Life is full of uncomfortable conversations. From telling your Tinder date it’s just not working out, to calling your parents to say you can’t come home for the holidays, there are plenty of discussions to dread. One unfortunate conversation that’s on the rise, however, involves cybercrimes and real estate transactions. Nobody wants to have to tell a client that their private information – or even payments – have been stolen.
Luckily, there are ways to defend against cybercrimes.
First, however, it’s worth knowing what you’re up against. According to Robert Siciliano, CEO of Safr.Me, there has been a dramatic increase in cybercrimes over the last few years alone. Criminals are growing more organized and skilled, so it’s crucial to ensure your data is secure.
The good news is that securing your information can be easier (and cheaper!) than you expect.
Many crimes have been successfully committed simply because users haven’t taken cybersecurity seriously. Weak passwords, for instance, can make a data breach much more likely. These are passwords like “password” or “abcde.” Not only does Siciliano recommend a stronger password, but also implementing two-step verification, which will require more information to log in.
At the National Association for Realtors Conference and Expo, Siciliano explained, “Hackers say once they own your password, they own the email. Because they can pose as you. This can lead to people stealing your information, stealing your client’s information, and even convincing clients to wire money to their account.”
That’s no bueno for business.
It’s also worth discussing cybersecurity with clients early on. Warn them, for instance, about what to do if they get an email from “you” about wiring money to an account you all haven’t discussed.
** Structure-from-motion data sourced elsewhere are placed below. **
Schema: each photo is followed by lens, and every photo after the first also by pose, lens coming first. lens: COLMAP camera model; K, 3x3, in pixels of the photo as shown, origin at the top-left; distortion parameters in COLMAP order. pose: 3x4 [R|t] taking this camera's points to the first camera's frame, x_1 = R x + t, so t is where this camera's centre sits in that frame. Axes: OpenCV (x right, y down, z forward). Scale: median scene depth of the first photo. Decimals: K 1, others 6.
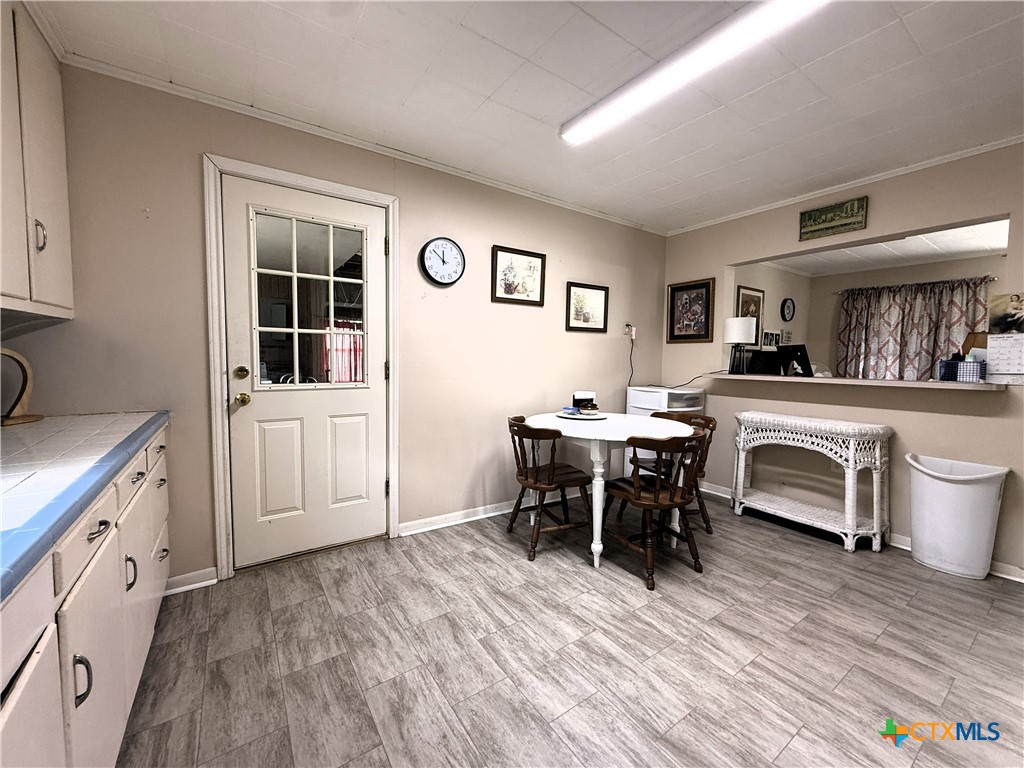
lens RADIAL K [[408.9, 0, 510.2], [0, 408.9, 387.9], [0, 0, 1]] dist [0.001974, 0.000428]
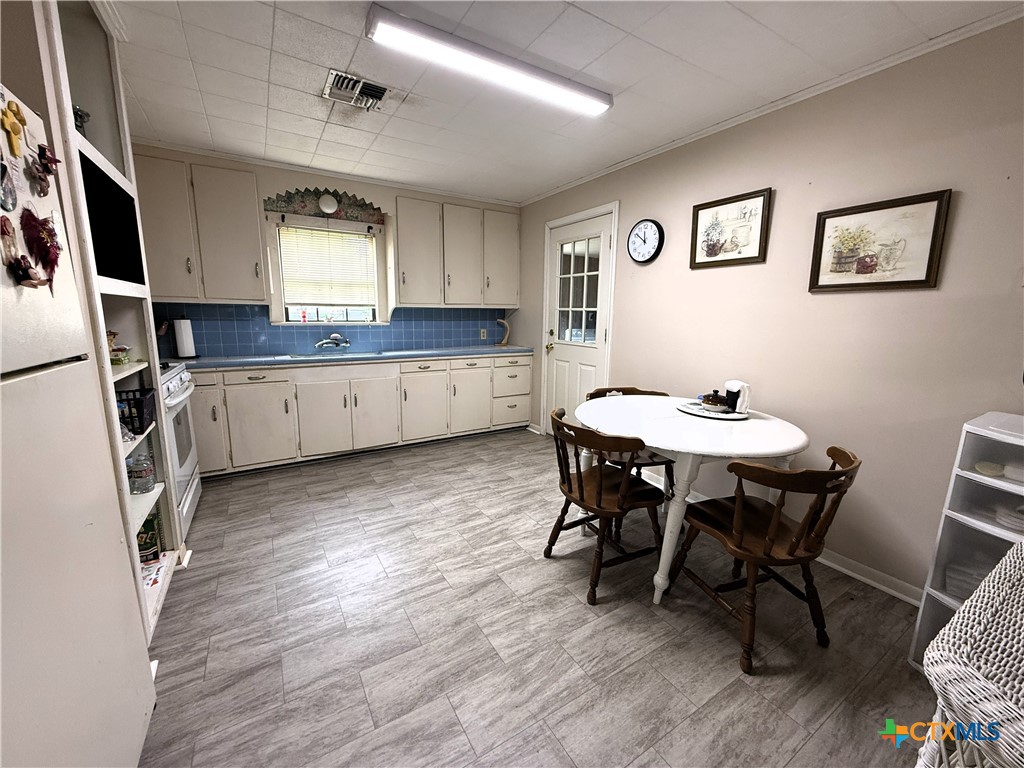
lens RADIAL K [[408.9, 0, 509.4], [0, 408.9, 390.8], [0, 0, 1]] dist [0.001974, 0.000428]
pose [[-0.050355, 0.171234, -0.983943, 1.129019], [-0.098509, 0.979537, 0.175509, -0.075932], [0.993861, 0.105765, -0.032456, 0.785174]]
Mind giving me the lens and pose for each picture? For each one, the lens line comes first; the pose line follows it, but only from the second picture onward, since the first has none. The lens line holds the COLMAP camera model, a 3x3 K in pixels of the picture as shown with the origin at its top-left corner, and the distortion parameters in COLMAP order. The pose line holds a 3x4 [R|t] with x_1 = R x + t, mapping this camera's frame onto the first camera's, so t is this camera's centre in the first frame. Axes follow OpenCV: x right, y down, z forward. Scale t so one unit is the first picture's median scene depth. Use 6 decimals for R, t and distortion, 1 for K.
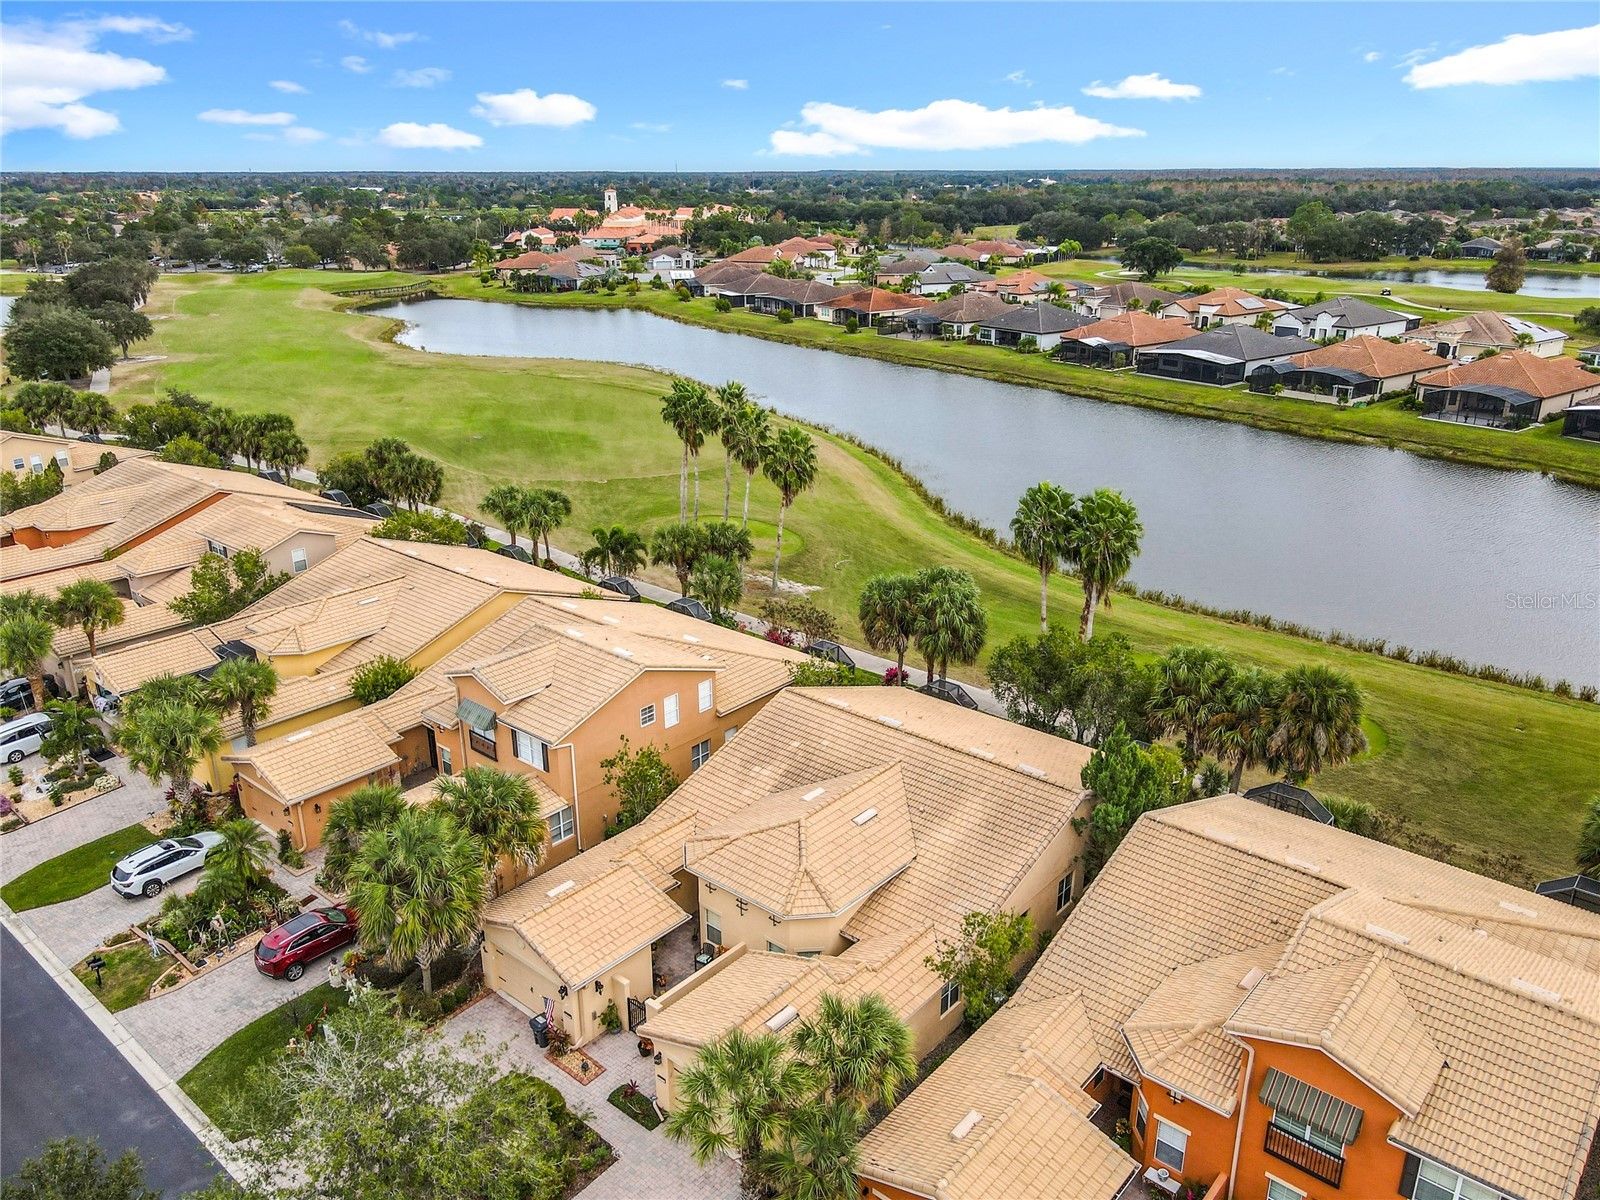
lens RADIAL K [[1191.0, 0, 793.4], [0, 1191.0, 590.1], [0, 0, 1]] dist [0.009022, 0.008207]
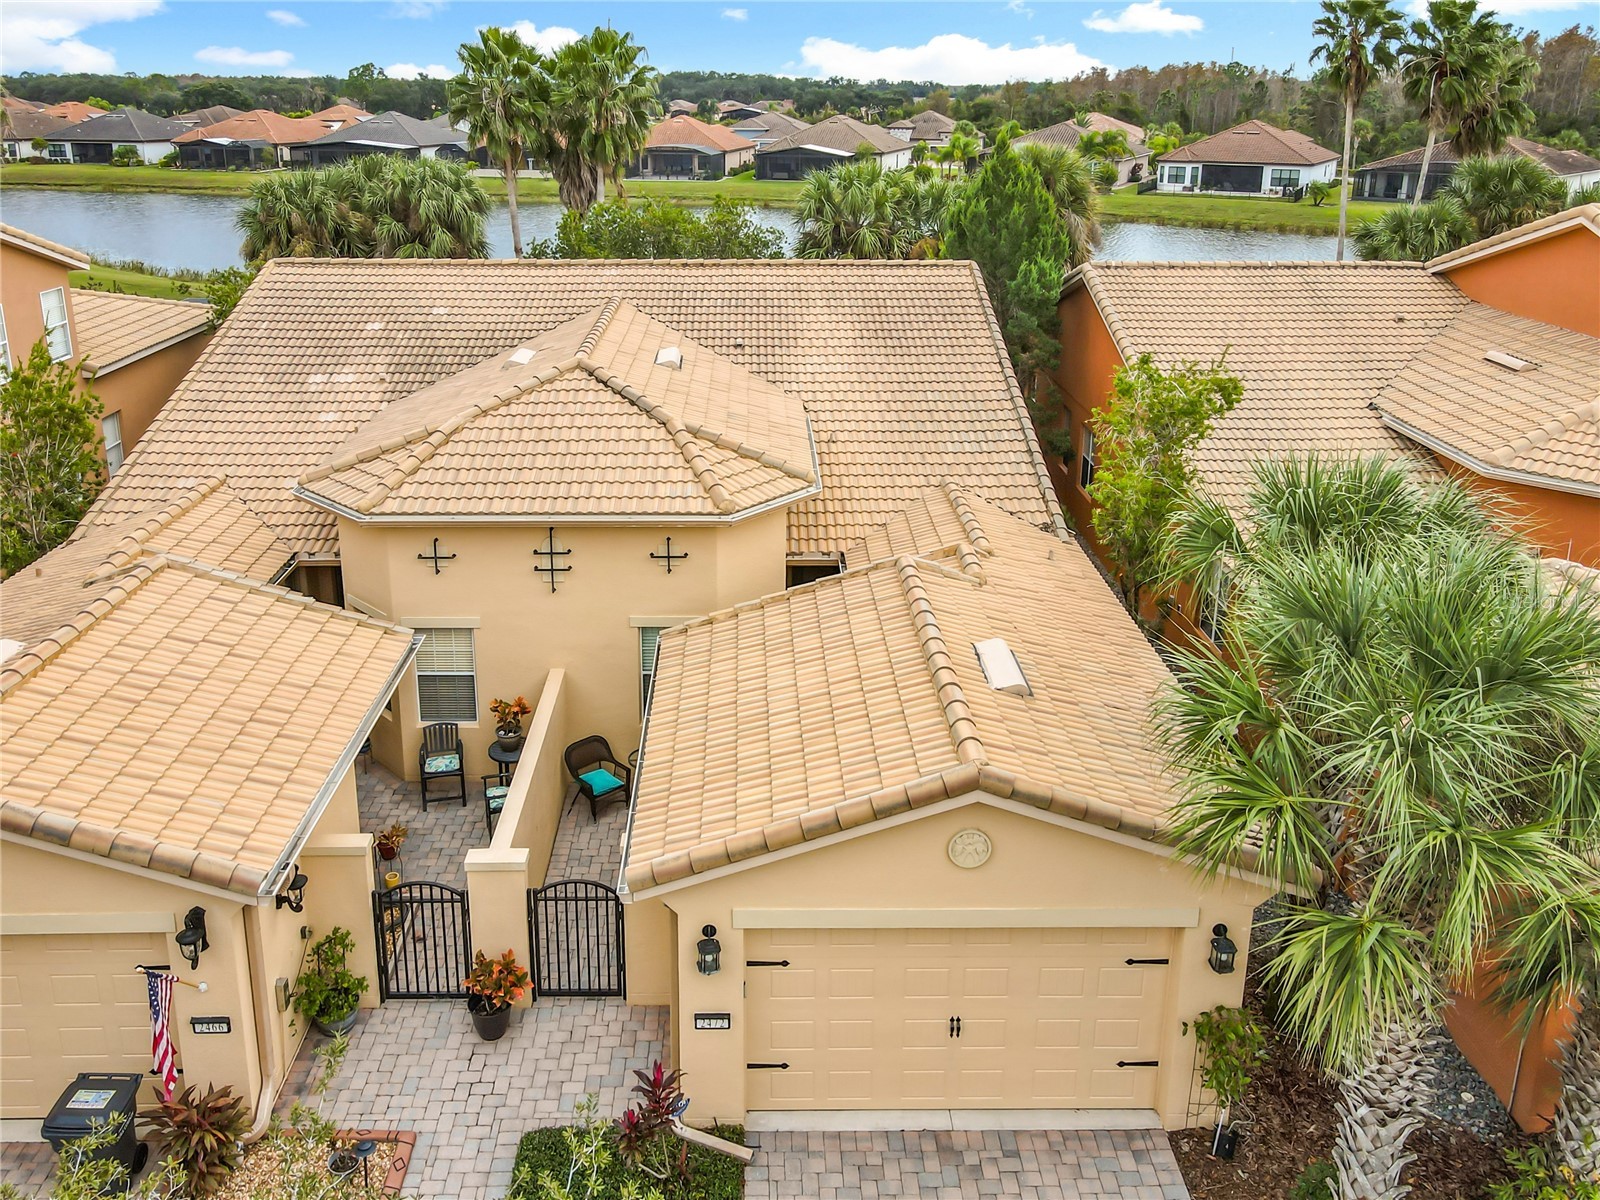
lens RADIAL K [[1273.8, 0, 758.9], [0, 1273.8, 413.1], [0, 0, 1]] dist [0.009163, 0.005620]
pose [[0.748619, -0.155714, 0.644455, -0.057649], [0.213040, 0.976977, -0.011415, 0.055084], [-0.627840, 0.145840, 0.764557, 0.149350]]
You might even want to bring up passwords – we can all benefit from stronger passcodes.
Just like talking to your kid about keeping the front door closed is easier than breaking the news that their dog ran out the open door and got hit by a car, having slightly uncomfortable conversations with clients early can save you from having the really uncomfortable conversation about accidentally leaking their banking information.
Cybercrimes might be on the rise, but even a few small tweaks can help keep you and your clients safe from digital disaster.